* [INSTRUCTIONS TO FOLLOW]: The reply has to be a number alone, equal to how many lines in the entries below hold the string "coordinate".

Collected data
__________

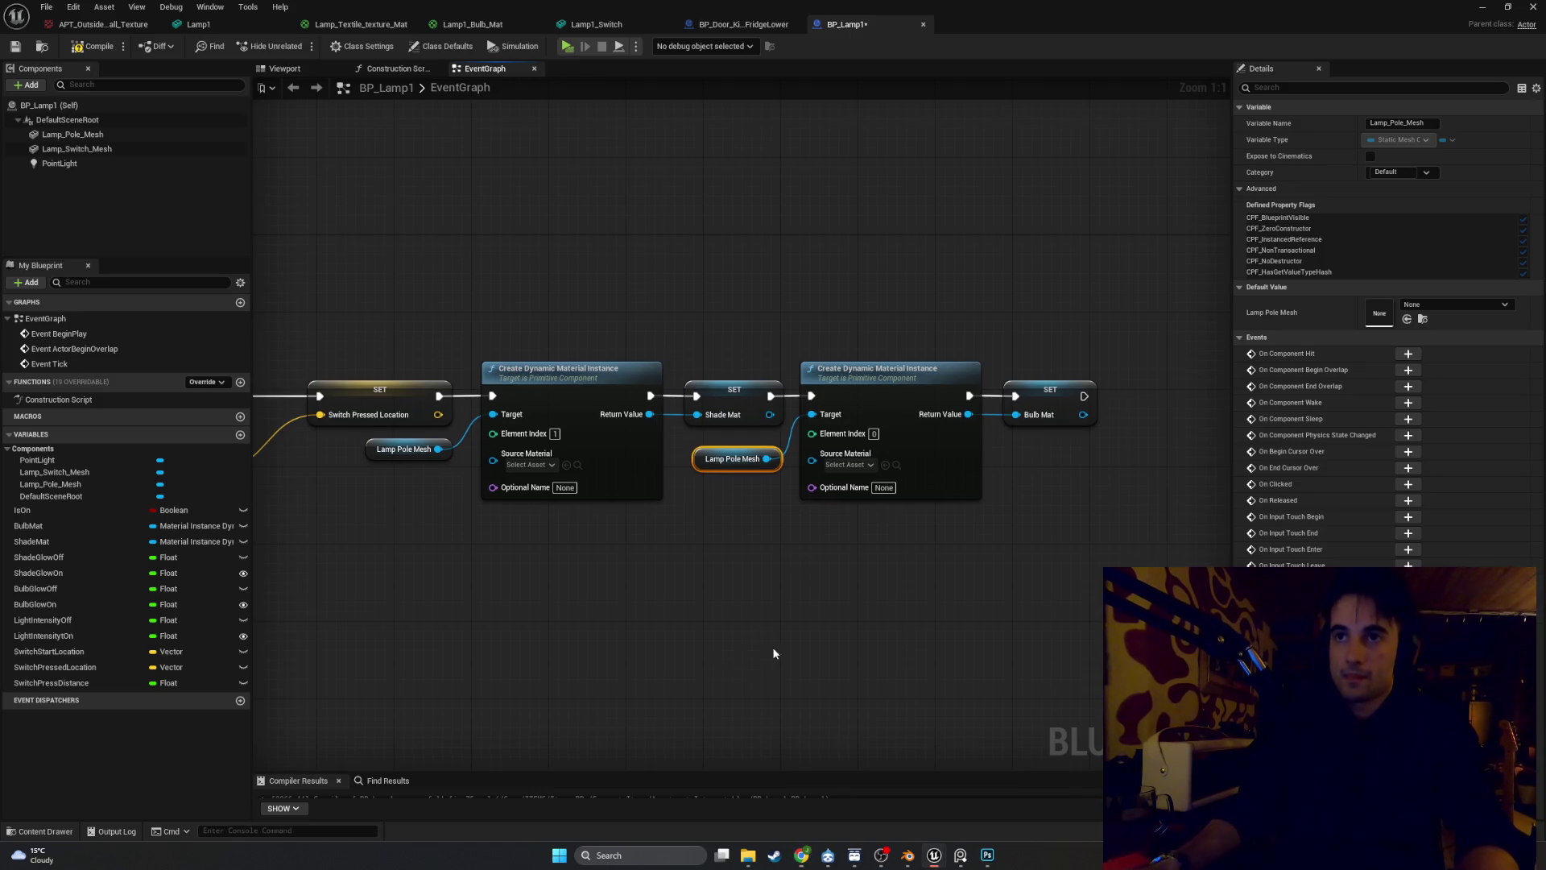
Pan along the node chain and drag the ShadeMat variable into the graph
{"action": "mouse_move", "coordinate": [773, 648]}
{"action": "left_mouse_down"}
{"action": "mouse_move", "coordinate": [914, 683]}
{"action": "mouse_move", "coordinate": [950, 663]}
{"action": "mouse_move", "coordinate": [880, 666]}
{"action": "mouse_move", "coordinate": [835, 639]}
{"action": "mouse_move", "coordinate": [727, 629]}
{"action": "left_mouse_up"}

__________

* [YOUR RESPONSE]: 6